Bangladesh–New Zealand relations refer to the bilateral relations between Bangladesh and New Zealand.

Diplomatic relations 

Bangladesh and New Zealand do not share direct diplomatic relationship with each other. Embassy  of New Zealand to  India  in New Delhi is dual accredited to Bangladesh while embassy of Bangladesh to Australia in Canberra is dual accredited to  New Zealand.

High level visits 
Former Health Minister of Bangladesh, Dr Ruhal Haque paid an official visit to Wellington in August 2009. In 2014, special envoy to the Prime Minister of New Zealand, Sir Jim Bolger paid an official four-day visit to Dhaka.

Educational cooperation 
Bangladesh and New Zealand have been cooperating each other in the education sector.
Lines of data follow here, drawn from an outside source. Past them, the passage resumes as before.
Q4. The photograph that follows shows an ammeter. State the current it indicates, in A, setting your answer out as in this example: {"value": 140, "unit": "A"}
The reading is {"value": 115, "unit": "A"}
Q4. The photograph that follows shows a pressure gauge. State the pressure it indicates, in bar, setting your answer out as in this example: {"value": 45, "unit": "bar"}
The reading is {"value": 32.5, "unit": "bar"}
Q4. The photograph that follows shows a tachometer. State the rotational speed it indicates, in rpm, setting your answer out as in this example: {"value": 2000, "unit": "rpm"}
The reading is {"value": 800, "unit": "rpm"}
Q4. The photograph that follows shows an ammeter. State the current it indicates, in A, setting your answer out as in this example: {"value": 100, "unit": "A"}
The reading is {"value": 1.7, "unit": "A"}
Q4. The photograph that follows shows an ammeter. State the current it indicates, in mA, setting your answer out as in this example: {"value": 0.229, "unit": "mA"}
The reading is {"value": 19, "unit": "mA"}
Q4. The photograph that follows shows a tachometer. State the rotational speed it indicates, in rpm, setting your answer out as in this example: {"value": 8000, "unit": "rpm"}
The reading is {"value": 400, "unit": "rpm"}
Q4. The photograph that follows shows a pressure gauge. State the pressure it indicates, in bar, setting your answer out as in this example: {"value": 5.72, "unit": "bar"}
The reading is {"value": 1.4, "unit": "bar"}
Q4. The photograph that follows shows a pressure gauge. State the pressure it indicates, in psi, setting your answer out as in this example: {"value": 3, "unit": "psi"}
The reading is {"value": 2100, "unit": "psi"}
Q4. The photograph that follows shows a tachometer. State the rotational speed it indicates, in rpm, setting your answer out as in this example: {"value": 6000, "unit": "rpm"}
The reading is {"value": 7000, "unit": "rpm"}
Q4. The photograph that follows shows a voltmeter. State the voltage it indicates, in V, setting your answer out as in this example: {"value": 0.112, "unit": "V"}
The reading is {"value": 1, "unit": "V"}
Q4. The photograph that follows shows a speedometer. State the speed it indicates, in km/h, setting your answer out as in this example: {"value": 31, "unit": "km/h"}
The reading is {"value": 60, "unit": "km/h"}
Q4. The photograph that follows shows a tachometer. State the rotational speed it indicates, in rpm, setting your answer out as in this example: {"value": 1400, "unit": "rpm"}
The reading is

Every year a number of Bangladeshi undergraduate and graduate students are granted scholarships to study in New Zealand.

Economic cooperation 
Bilateral trade between Bangladesh and New Zealand has been growing steadily. New Zealand has become one of the new markets for the Bangladeshi shipbuilding industry when the Government of New Zealand signed a deal with Western Marine Shipyard in 2013 to build an oceangoing vessel that would operate between Tokelau and Samoa Islands. When built, it would be the first Bangladeshi-made ship for the Pacific. The deal, however, raised some controversies as the New Zealand government chose a foreign firm over the local shipyards. Other Bangladeshi exports to New Zealand include woven and woolen garments, jute products etc. The bilateral trade is largely on New Zealand's favor. In 2011, the bilateral trade between the two countries amounted to almost US$200 million, of which, a little over $150 million were New Zealand's export to Bangladesh. New Zealand's export items are largely dominated by dairy products.